— EXERCISE DIRECTIONS —
The answer must consist of the records, repeated exactly.

Entries taken from a collection:
------------------------------------

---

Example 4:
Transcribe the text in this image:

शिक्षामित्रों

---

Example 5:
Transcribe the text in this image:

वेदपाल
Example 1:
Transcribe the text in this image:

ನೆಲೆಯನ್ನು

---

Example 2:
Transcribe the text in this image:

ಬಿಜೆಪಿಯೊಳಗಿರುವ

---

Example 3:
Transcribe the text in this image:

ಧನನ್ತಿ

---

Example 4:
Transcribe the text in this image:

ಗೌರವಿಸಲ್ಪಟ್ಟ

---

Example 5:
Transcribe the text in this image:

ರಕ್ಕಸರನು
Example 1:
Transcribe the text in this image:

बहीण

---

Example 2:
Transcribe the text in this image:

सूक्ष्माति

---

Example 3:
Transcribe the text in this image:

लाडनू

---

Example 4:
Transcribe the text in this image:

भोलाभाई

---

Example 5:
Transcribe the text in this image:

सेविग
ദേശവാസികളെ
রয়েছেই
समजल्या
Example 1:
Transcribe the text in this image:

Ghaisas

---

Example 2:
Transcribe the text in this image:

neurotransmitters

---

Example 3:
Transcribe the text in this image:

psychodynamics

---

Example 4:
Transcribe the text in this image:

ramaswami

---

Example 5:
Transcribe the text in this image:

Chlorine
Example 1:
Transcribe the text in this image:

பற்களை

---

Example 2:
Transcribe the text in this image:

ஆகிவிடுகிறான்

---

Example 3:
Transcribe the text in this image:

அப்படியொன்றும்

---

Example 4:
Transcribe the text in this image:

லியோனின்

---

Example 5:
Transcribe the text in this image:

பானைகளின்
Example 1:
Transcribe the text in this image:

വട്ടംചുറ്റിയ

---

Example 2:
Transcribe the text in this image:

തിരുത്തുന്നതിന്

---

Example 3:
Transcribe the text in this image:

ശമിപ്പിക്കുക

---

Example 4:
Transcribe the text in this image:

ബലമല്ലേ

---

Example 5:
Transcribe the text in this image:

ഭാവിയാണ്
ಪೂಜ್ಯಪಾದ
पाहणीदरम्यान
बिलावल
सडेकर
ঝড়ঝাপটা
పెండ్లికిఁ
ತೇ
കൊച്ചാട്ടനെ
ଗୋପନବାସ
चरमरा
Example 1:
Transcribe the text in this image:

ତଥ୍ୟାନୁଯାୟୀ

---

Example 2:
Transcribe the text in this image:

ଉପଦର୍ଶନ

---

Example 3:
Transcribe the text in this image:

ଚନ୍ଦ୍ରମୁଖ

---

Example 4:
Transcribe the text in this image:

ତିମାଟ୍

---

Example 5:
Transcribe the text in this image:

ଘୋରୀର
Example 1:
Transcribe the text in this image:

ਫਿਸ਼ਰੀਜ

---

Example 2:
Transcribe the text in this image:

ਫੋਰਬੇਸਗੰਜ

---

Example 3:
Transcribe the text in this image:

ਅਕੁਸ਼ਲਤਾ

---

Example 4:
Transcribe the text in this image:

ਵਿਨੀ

------------------------------------

— ANSWER SECTION —
---

Example 4:
Transcribe the text in this image:

शिक्षामित्रों

---

Example 5:
Transcribe the text in this image:

वेदपाल
Example 1:
Transcribe the text in this image:

ನೆಲೆಯನ್ನು

---

Example 2:
Transcribe the text in this image:

ಬಿಜೆಪಿಯೊಳಗಿರುವ

---

Example 3:
Transcribe the text in this image:

ಧನನ್ತಿ

---

Example 4:
Transcribe the text in this image:

ಗೌರವಿಸಲ್ಪಟ್ಟ

---

Example 5:
Transcribe the text in this image:

ರಕ್ಕಸರನು
Example 1:
Transcribe the text in this image:

बहीण

---

Example 2:
Transcribe the text in this image:

सूक्ष्माति

---

Example 3:
Transcribe the text in this image:

लाडनू

---

Example 4:
Transcribe the text in this image:

भोलाभाई

---

Example 5:
Transcribe the text in this image:

सेविग
ദേശവാസികളെ
রয়েছেই
समजल्या
Example 1:
Transcribe the text in this image:

Ghaisas

---

Example 2:
Transcribe the text in this image:

neurotransmitters

---

Example 3:
Transcribe the text in this image:

psychodynamics

---

Example 4:
Transcribe the text in this image:

ramaswami

---

Example 5:
Transcribe the text in this image:

Chlorine
Example 1:
Transcribe the text in this image:

பற்களை

---

Example 2:
Transcribe the text in this image:

ஆகிவிடுகிறான்

---

Example 3:
Transcribe the text in this image:

அப்படியொன்றும்

---

Example 4:
Transcribe the text in this image:

லியோனின்

---

Example 5:
Transcribe the text in this image:

பானைகளின்
Example 1:
Transcribe the text in this image:

വട്ടംചുറ്റിയ

---

Example 2:
Transcribe the text in this image:

തിരുത്തുന്നതിന്

---

Example 3:
Transcribe the text in this image:

ശമിപ്പിക്കുക

---

Example 4:
Transcribe the text in this image:

ബലമല്ലേ

---

Example 5:
Transcribe the text in this image:

ഭാവിയാണ്
ಪೂಜ್ಯಪಾದ
पाहणीदरम्यान
बिलावल
सडेकर
ঝড়ঝাপটা
పెండ్లికిఁ
ತೇ
കൊച്ചാട്ടനെ
ଗୋପନବାସ
चरमरा
Example 1:
Transcribe the text in this image:

ତଥ୍ୟାନୁଯାୟୀ

---

Example 2:
Transcribe the text in this image:

ଉପଦର୍ଶନ

---

Example 3:
Transcribe the text in this image:

ଚନ୍ଦ୍ରମୁଖ

---

Example 4:
Transcribe the text in this image:

ତିମାଟ୍

---

Example 5:
Transcribe the text in this image:

ଘୋରୀର
Example 1:
Transcribe the text in this image:

ਫਿਸ਼ਰੀਜ

---

Example 2:
Transcribe the text in this image:

ਫੋਰਬੇਸਗੰਜ

---

Example 3:
Transcribe the text in this image:

ਅਕੁਸ਼ਲਤਾ

---

Example 4:
Transcribe the text in this image:

ਵਿਨੀ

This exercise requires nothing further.